Because a brand’s importance to valuation cannot be understated, there are a number of qualifying questions to consider, including, but not limited to: consumer desirability of the brand’s current and proposed products; the manufacturer’s relationship with and commitment to its dealer network as evidenced by advertising spend, sales incentives, warranty policies, product availability, and facility requirements; captive finance arm cooperation; among many others.
The old adage “location, location, location” applies to the automotive retail sector just as much as it does for the real estate business. A comprehensive look at the density and growth rate of the population, traffic patterns, community adoption of specific brands in specific markets, as well as the demographics of a given community, are key factors in determining an ultimate valuation. One must also take into consideration the number of competitors in a given area, as well as the economic health of a particular market.
Like so many businesses, the success of a dealership is closely tied to the people who operate it. Investors want to know that either the leaders or employees who have built the business are likely to stay on board following a change of ownership or that investors are able to attract and retain new successful management.

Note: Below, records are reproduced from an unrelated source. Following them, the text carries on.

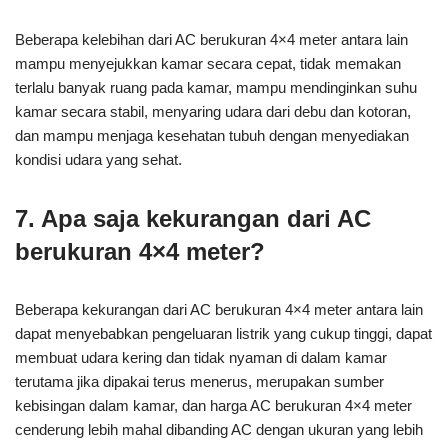
Beberapa kelebihan dari AC berukuran 4×4 meter antara lain
mampu menyejukkan kamar secara cepat, tidak memakan
terlalu banyak ruang pada kamar, mampu mendinginkan suhu
kamar secara stabil, menyaring udara dari debu dan kotoran,
dan mampu menjaga kesehatan tubuh dengan menyediakan
kondisi udara yang sehat.
7. Apa saja kekurangan dari AC
berukuran 4×4 meter?
Beberapa kekurangan dari AC berukuran 4×4 meter antara lain
dapat menyebabkan pengeluaran listrik yang cukup tinggi, dapat
membuat udara kering dan tidak nyaman di dalam kamar
terutama jika dipakai terus menerus, merupakan sumber
kebisingan dalam kamar, dan harga AC berukuran 4×4 meter
cenderung lebih mahal dibanding AC dengan ukuran yang lebih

A dealership’s facilities represent a major investment and ongoing expense for owners. A facility reflects a dealership’s brand and is critical in attracting and retaining customers. When evaluating the impact of the facility on a dealership’s value, we look at how the facility has been maintained, whether it meets the manufacturer’s image requirements, and whether the space is adequate to meet current demand and support future growth. It’s also important to identify any potential issues, such as environmental problems or deferred maintenance, that may need to be addressed.
Automotive dealerships occupy a unique place in the community in which they operate. Although this is an intangible, it holds tremendous value and needs to be analyzed. Factors that determine the value of this presence include a dealership’s traditional and digital marketing activities, the frequency of its advertising and, importantly, whether the community views the dealership as a good, contributing corporate citizen.
Performance / Return on Invested Capital (ROIC)
Now that we have discussed the more qualitative factors in assessing a dealership, it’s time to look at some numbers. When determining an ROIC, we have to develop pro forma projections and then calculate an ROIC sensitivity analysis. Finally, we benchmark that data against information from previously closed transactions.